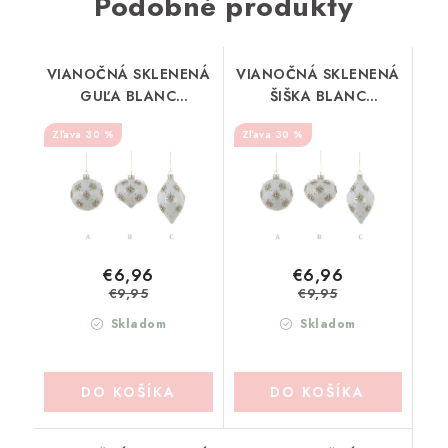
Podobné produkty
VIANOČNÁ SKLENENÁ
VIANOČNÁ SKLENENÁ
GUĽA BLANC
ŠIŠKA BLANC
MARICLO (A36918A)
MARICLO (A36918B)
30 %
30 %
€6,96
€6,96
€9,95
€9,95
Skladom
Skladom
DO KOŠÍKA
DO KOŠÍKA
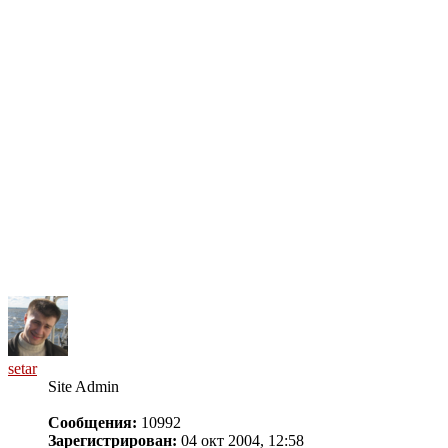
setar
Site Admin
Сообщения:
10992
Зарегистрирован:
04 окт 2004, 12:58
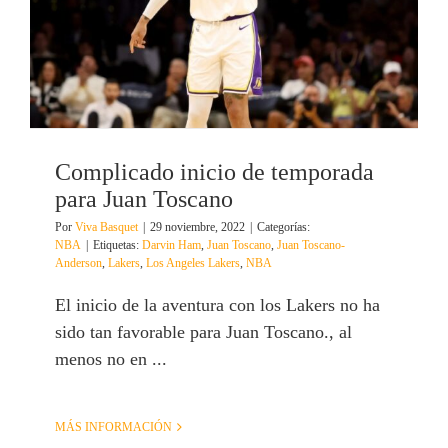
Complicado inicio de temporada
para Juan Toscano
Por
Viva Basquet
|
29 noviembre, 2022
|
Categorías:
NBA
|
Etiquetas:
Darvin Ham
,
Juan Toscano
,
Juan Toscano-
Anderson
,
Lakers
,
Los Angeles Lakers
,
NBA
El inicio de la aventura con los Lakers no ha
sido tan favorable para Juan Toscano., al
menos no en ...
MÁS INFORMACIÓN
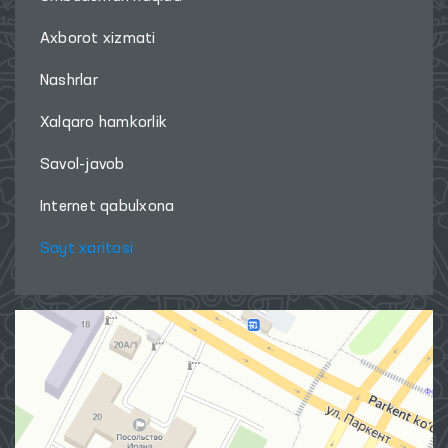
Axborot xizmati
Nashrlar
Xalqaro hamkorlik
Savol-javob
Internet qabulxona
Sayt xaritasi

┄┄┄┄┄┄┄┄┄┄┄┄┄┄┄┄┄┄┄┄

Each entry should come back exactly as written, with its pictures omitted.

Answer:
Podobné produkty
VIANOČNÁ SKLENENÁ
VIANOČNÁ SKLENENÁ
GUĽA BLANC
ŠIŠKA BLANC
MARICLO (A36918A)
MARICLO (A36918B)
30 %
30 %
€6,96
€6,96
€9,95
€9,95
Skladom
Skladom
DO KOŠÍKA
DO KOŠÍKA
setar
Site Admin
Сообщения:
10992
Зарегистрирован:
04 окт 2004, 12:58
Complicado inicio de temporada
para Juan Toscano
Por
Viva Basquet
|
29 noviembre, 2022
|
Categorías:
NBA
|
Etiquetas:
Darvin Ham
,
Juan Toscano
,
Juan Toscano-
Anderson
,
Lakers
,
Los Angeles Lakers
,
NBA
El inicio de la aventura con los Lakers no ha
sido tan favorable para Juan Toscano., al
menos no en ...
MÁS INFORMACIÓN
Axborot xizmati
Nashrlar
Xalqaro hamkorlik
Savol-javob
Internet qabulxona
Sayt xaritasi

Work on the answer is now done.